Comment s’est déroulé le procès ?

Dans des conditions extrêmement difficiles. L’exercice du droit de la défense a été rendu très compliqué, que ce soit pour les avocats de la défense marocains, qui étaient coupés sans cesse, ou pour les avocats français. Nous avons souhaité soumettre plusieurs pièces à la cour, qui ont été systématiquement rejetées pour des motifs fallacieux.

Le document était rejeté parce qu’il n’était pas en arabe, alors que la partie civile produisait des documents en français. De plus, nos conclusions, traduites en arabe, étaient aussi rejetées, par exemple parce qu’il aurait fallu que ce soit l’avocat marocain chez lequel on était domiciliés à Rabat qui les remette au président, et pas nous. Des règles procédurales qui n’ont pas lieu d’être étaient systématiquement inventées.

Et finalement, un jour, les prisonniers et les avocats marocains de la défense ont décidé de se retirer du procès, ils ne voulaient plus participer à cette mascarade. Ma consœur, Me Olfa Ouleg, et moi, nous avons voulu adresser un dernier mot à la cour, car nous avions produit des contre-expertises et nous voulions leur remettre la décision du Comité contre la torture traduite en arabe.

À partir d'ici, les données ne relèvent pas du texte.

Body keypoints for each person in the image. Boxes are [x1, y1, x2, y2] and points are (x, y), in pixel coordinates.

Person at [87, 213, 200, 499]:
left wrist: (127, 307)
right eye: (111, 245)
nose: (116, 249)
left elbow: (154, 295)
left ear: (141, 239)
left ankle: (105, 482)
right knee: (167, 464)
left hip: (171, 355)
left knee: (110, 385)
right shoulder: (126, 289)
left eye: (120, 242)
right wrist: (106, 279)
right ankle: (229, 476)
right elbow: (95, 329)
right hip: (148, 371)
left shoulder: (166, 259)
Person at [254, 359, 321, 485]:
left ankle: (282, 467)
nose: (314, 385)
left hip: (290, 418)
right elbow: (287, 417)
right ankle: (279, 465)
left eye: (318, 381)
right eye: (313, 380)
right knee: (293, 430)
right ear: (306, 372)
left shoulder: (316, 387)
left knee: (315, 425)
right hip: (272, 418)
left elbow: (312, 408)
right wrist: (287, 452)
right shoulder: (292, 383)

Le président nous a interdit de prendre la parole, ce qui en fait est le plus grand affront qu’on puisse faire à la défense. Le métier d’avocat est justement de porter la parole de son client, et là nous ne pouvions plus le faire. Il nous a retiré de la défense d’office, nous avons protesté, et il a demandé à la police de nous évacuer. Ça a été très violent, très brutal.

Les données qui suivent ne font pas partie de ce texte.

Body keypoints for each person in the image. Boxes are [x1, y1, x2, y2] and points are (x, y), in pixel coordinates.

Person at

En quoi ce procès est emblématique du conflit au Sahara occidental ?

Ce procès n’est pas une surprise quand on voit comment le royaume du Maroc traite la question sahraouie et réprime durement toute personne qui reste à la marge. Il est emblématique parce que toutes les personnes qui ont été arrêtées sont des militants : certains étaient militants pour l’autodétermination, et beaucoup avaient pour métier de documenter les violations des droits humains dans le Sahara.

C’est un procès politique. La façon dont ils ont été traités et réprimés n’est que l’expression dans le cadre de la justice de la répression dont sont victimes les Sahraouis. Le Maroc est coutumier des procès expéditifs sur des questions qui le dérangent.

Que va-t-il se passer maintenant ?

Les prisonniers se sont pourvus en cassation. L’Action des chrétiens pour l’abolition de la torture (ACAT) a saisi trois rapporteurs de l’ONU. Un rapporteur spécial pour la torture, un rapporteur spécial sur la dépendance des avocats et le rapporteur spécial sur la question des militants des droits de l’homme et des prisonniers politiques.

Nous examinons toutes les pistes, pour saisir les instances internationales. Puisque la justice n’est pas correctement rendue, le Maroc ne laisse pas d’autre choix aux prisonniers que d’aller faire valoir leurs droits ailleurs. Mais je suis optimiste sur la force et le courage des prisonniers. Ce qui est sûr pour moi, c’est qu’il n’y a pas d’autre issue possible, à terme, que la libération des prisonniers de Gdeim Izik.